On 25 July 1895, Eschemann applied for a British patent for “Improvements relating to Auto-harps.” It was in his name only without any mention of the Company. He submitted its complete specification directly with the application but it was not approved until 25 July 1896 (GB1895014204).

He filed a substantively identical application for a US patent headed “Autoharp,” on 13 September 1895, again in his name only. Its examination also took an exceptionally long time and the patent wasn’t issued until 25 August 1896 (US566388). Both delays can plausibly have resulted from objections filed by competitors, not least in the US.

This might also explain why the English corporation changed its name from The American Autoharp Company to “The Autoharp Manufacturing Company,” at a meeting convened for that purpose on 20 December 1895. There is no list of attendees but the “special resolution” enacting the change is signed by Eschemann as the organization’s Secretary.

His 1895 patent applications state that “this invention relates to a class of musical instruments usually known as autoharps (or in Germany as accord-zithers).” Specific types vary in the mechanical attributes of the chord producing device. This one co-opts a movable bar housing patented by Paul Renk and Karl August Gütter in 1891 (discussed at length in the preceding post), which cascaded into a succession of what are termed “transposing autoharps.” The most recent such design was patented by William Bryant in US2010326255 and is demonstrated here.

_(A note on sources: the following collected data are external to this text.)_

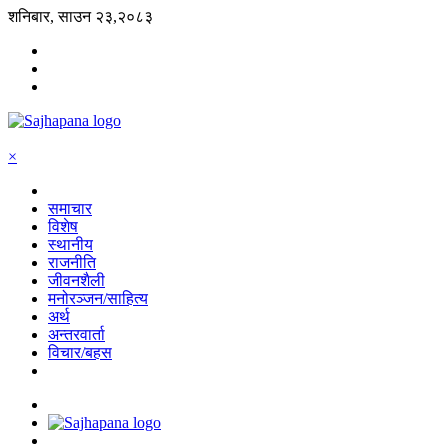
शनिबार, साउन २३,२०८३
×
समाचार
विशेष
स्थानीय
राजनीति
जीवनशैली
मनोरञ्जन/साहित्य
अर्थ
अन्तरवार्ता
विचार/बहस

Eschemann shifted the bar housing into three positions. He fitted it with 20 conventional damping bars and three rows of buttons. Their tops are marked with M, N, S, and D for major, minor, dominant seventh, and diminished seventh chords. Each bar produces three chords of the labeled type offset by semitones, depending on the position of the housing.

It will be seen that the total number of chords formed by the chord or damper bars in the three positions is sixty…but this is sufficient to produce all the keys…since some of the keys and chords are repeated in taking the whole series.

The actual chords are mapped on two equivalent tables above the buttons:

…arranged so that it may be readily understood by those familiar with ordinary musical notation or by those entirely unfamiliar with the theory of music.

The alternative to staff notation is the numerical system devised by Zimmermann, who crusaded for its widespread adoption. A schematic piano keyboard underneath the strings shifts along with the bar housing, adding a third frame of reference as well as guiding melodic transposition. Eschemann neither acknowledged the source of the numerical notation nor claimed to have developed it.